[MOAB-dev] Problems reading large meshes in MOAB in parallel

Mon Mar 22 20:39:21 CDT 2010

If anybody has any idea what may be going on here (described in detail below),
I'd really appreciate the insight.  I am trying to summarize this as
concisely as possible,
yet provide sufficient detail.  If more info is needed, I'm ready to offer it.

I have been experiencing trouble with reading large meshes into MOAB
in parallel.
Since there are several machines involved (Linux laptop, ANL clusters:
cosmea, fusion),
several code revisions, and several read modes (bcast_delete,
read_part, read_delete, bcast),
which generate various problems, I want to focuse on a limited subset,
to describe the observed
performance and isolate the problems.

Machine(s):
I have temporarily abandoned running performance benchmarks on fusion, since
that machine has a broken autoconf system (libtool is missing) and
building updated revisions
there is time consuming and not easily automated (a configure script
has to be prepared elsewhere,
transferred to fusion, etc).  This leaves cosmea as the only parallel
machine I'm using, at least for now.

Code:
Also, I am currently using codes based on two MOAB revisions:
"stable", based on an old rev. 3556 and "unstable", based on rev. 3668.
The rationale for using two codes is that I used to have problems with hanging

Read modes:
I'm focusing on:
 -  bcast_delete, as the most memory intensive (procs have to be able
to allocate
    the entire mesh, receive it from the root proc and then delete the
nonlocal portions)
 -  read_part, as the most scalable.

Meshes:
I'm using two different meshes -- the "small" and the "large":
  - "small" is the tjunc6 mesh, partitioned into 64 pieces (I haven't
run on more than 64 procs)

● **Exercise directions**: Reproduce the passage of the post on reading large meshes in MOAB between "[MOAB-dev] Problems reading" and "in parallel.", inclusive.

● **Provided material**:
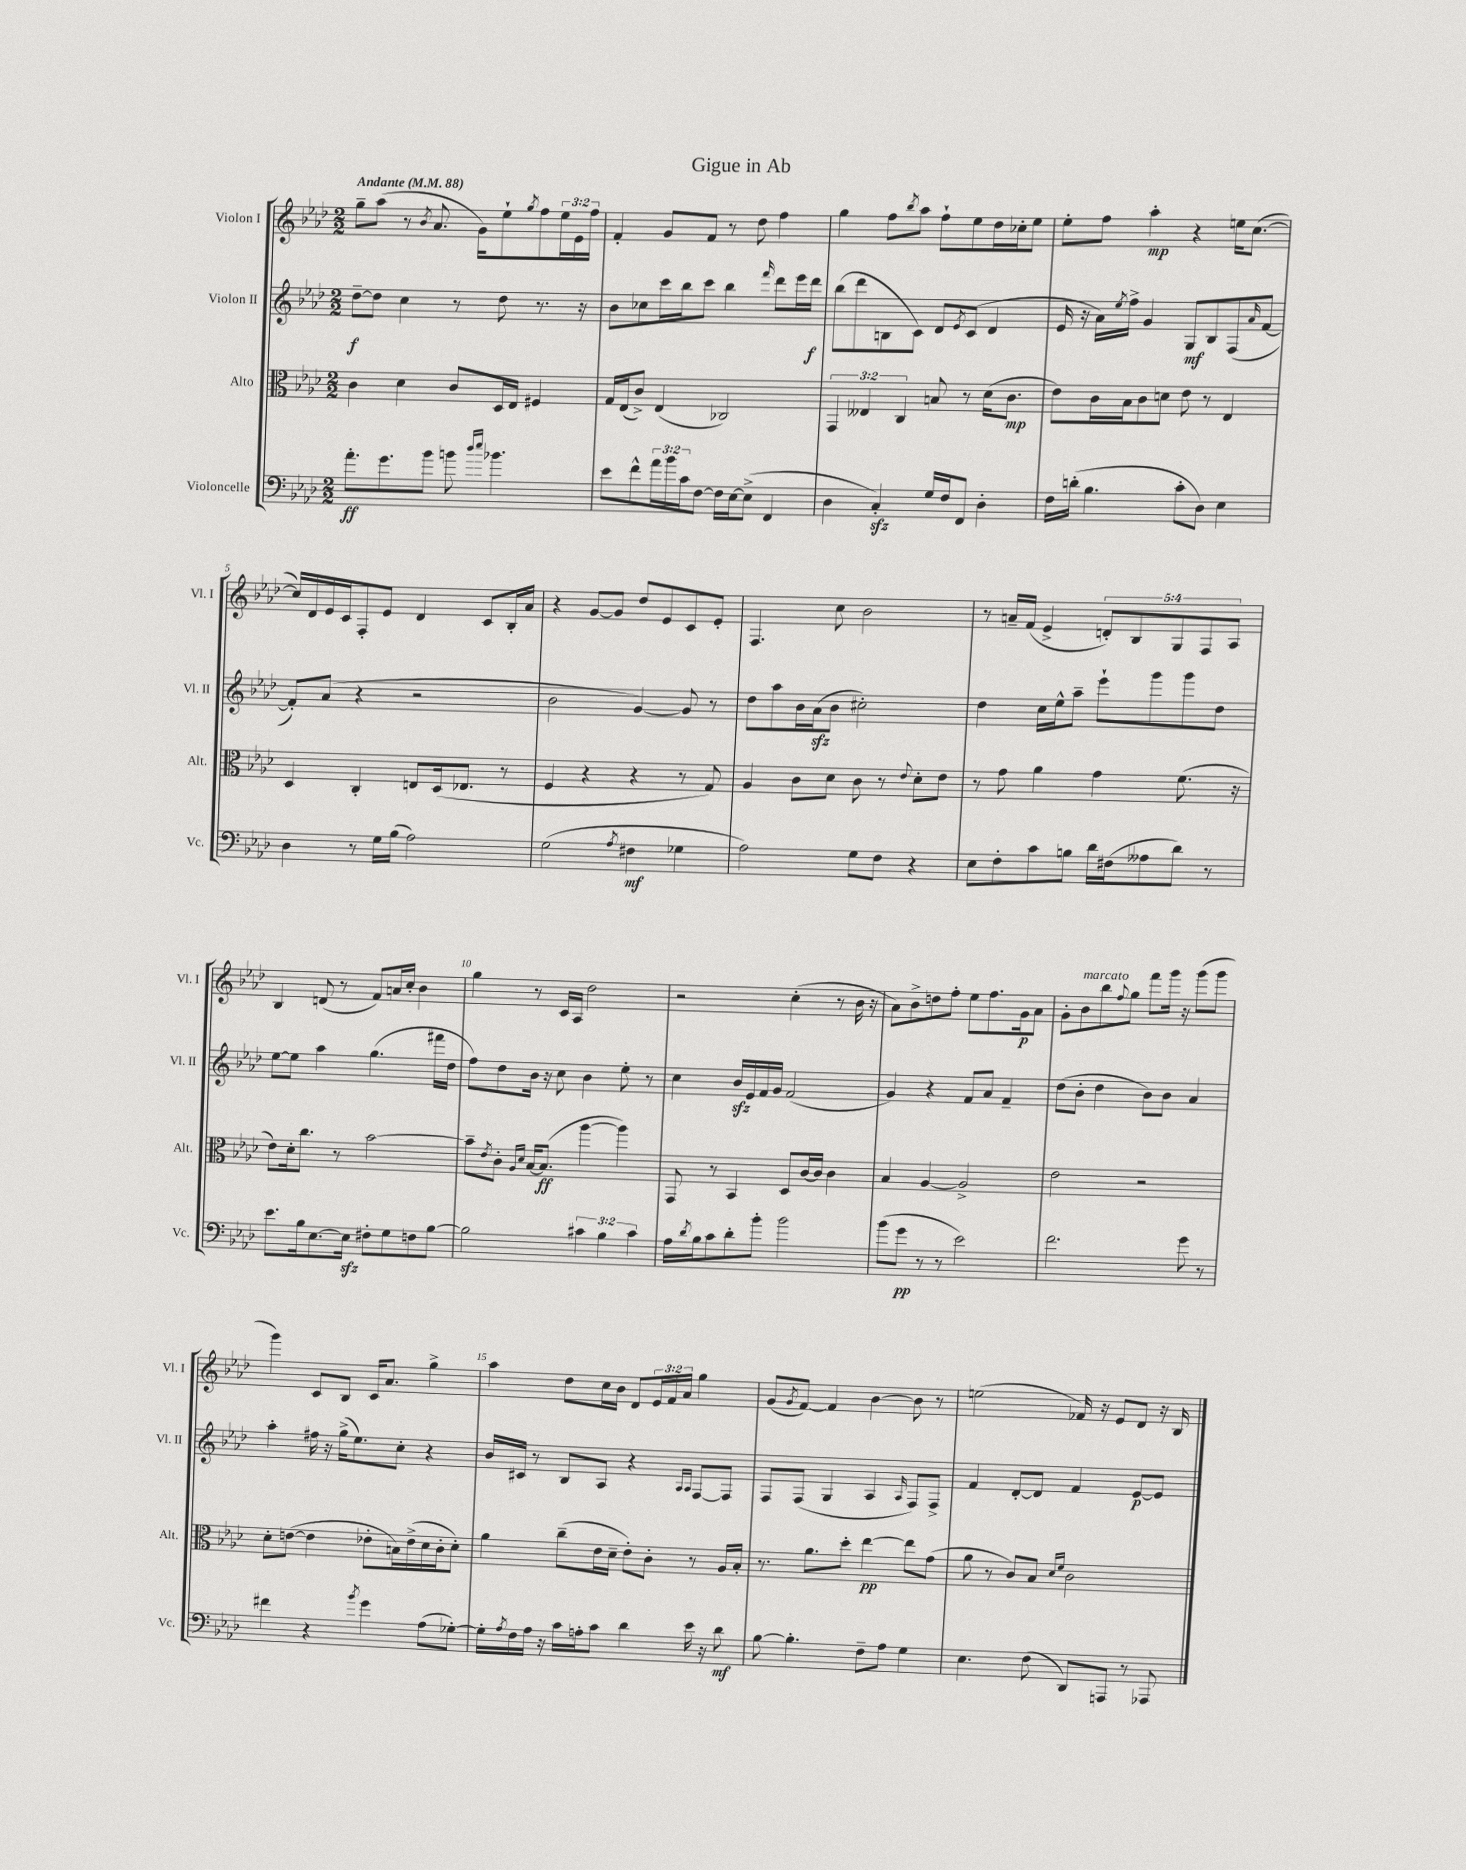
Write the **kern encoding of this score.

● **Exercise result**:
[MOAB-dev] Problems reading large meshes in MOAB in parallel

Mon Mar 22 20:39:21 CDT 2010

If anybody has any idea what may be going on here (described in detail below),
I'd really appreciate the insight.  I am trying to summarize this as
concisely as possible,
yet provide sufficient detail.  If more info is needed, I'm ready to offer it.

I have been experiencing trouble with reading large meshes into MOAB
in parallel.